JOB ITEM A:
From the module catalogue entry below, write out verbatim the part that opens with the words containing "- to navigate" and closes with "across the world.".

[[ PASSAGE FOR REVIEW, beginning ]]

2025/26 Undergraduate Module Catalogue

LING2065 Data Science for Linguists

20 Credits Class Size: 18

Module manager: Cecile De Cat
Email: c.decat@leeds.ac.uk

Taught: Semester 1 (Sep to Jan) View Timetable

Year running 2025/26

Pre-requisite qualifications

MODL1060 or equivalent introductory linguistics module

Pre-requisites

MODL1060 Language: Structure and Sound

This module is approved as a discovery module

Module summary

This module aims to equip you with the knowledge and skills required to address the following questions: What kinds of data inform linguistic research? How are these generated? How can we transform, visualise, and analyse these data to identify interesting patterns, and thereby gain a deeper understanding of the information contained in the data? Through demonstrations and hands-on activities using linguistic data, you will learn the basics of data manipulation and analysis. Please note this is an optional module and runs subject to enrolments. If a low number of students choose this module, then the module may not run and you may be asked to choose another module.

Objectives

In this module students will learn:

- to navigate the IT environment required to work with electronic data. This will include organising data, setting up folder structures, and being able to use R, a versatile tool which is freely downloadable, very widely used, and very well supported by a large community of data scientists across the world.
- to understand the different types of data one can encounter in linguistic research. This will include understanding the different types of variables that are used in statistics.

[[ PASSAGE FOR REVIEW, end ]]
[[ GIVEN RECORDS, beginning ]]

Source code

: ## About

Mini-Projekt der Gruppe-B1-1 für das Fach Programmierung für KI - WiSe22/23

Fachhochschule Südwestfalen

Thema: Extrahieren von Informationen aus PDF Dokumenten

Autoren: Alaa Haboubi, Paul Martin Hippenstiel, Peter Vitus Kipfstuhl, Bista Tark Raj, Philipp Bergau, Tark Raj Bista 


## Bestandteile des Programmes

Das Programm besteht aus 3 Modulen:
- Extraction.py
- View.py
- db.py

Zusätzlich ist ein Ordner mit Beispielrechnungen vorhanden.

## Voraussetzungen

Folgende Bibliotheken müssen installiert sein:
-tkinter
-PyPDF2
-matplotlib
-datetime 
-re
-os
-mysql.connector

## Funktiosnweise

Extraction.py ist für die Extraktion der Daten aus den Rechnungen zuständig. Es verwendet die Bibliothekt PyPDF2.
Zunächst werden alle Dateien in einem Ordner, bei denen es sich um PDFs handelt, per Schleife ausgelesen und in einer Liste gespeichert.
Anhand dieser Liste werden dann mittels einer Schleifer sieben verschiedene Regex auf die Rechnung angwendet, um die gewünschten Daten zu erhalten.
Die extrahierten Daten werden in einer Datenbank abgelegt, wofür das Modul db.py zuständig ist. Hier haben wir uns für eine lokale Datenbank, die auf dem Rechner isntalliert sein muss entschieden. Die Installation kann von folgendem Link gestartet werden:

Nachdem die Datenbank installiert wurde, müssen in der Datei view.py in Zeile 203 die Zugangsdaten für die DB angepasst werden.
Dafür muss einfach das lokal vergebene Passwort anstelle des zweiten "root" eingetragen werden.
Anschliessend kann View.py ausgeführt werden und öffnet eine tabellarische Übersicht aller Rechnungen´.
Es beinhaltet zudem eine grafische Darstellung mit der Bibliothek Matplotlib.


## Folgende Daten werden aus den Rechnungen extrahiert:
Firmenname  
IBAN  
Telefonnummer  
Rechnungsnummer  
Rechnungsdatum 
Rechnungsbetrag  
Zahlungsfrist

[[ GIVEN RECORDS, end ]]

JOB ITEM B:
Repeat verbatim the part of the listing above that opens with the line containing "Nachdem die Datenbank" and runs through the final line of the listing, with both ends included.

EXERCISE OUTPUT A:
- to navigate the IT environment required to work with electronic data. This will include organising data, setting up folder structures, and being able to use R, a versatile tool which is freely downloadable, very widely used, and very well supported by a large community of data scientists across the world.

EXERCISE OUTPUT B:
Nachdem die Datenbank installiert wurde, müssen in der Datei view.py in Zeile 203 die Zugangsdaten für die DB angepasst werden.
Dafür muss einfach das lokal vergebene Passwort anstelle des zweiten "root" eingetragen werden.
Anschliessend kann View.py ausgeführt werden und öffnet eine tabellarische Übersicht aller Rechnungen´.
Es beinhaltet zudem eine grafische Darstellung mit der Bibliothek Matplotlib.


## Folgende Daten werden aus den Rechnungen extrahiert:
Firmenname  
IBAN  
Telefonnummer  
Rechnungsnummer  
Rechnungsdatum 
Rechnungsbetrag  
Zahlungsfrist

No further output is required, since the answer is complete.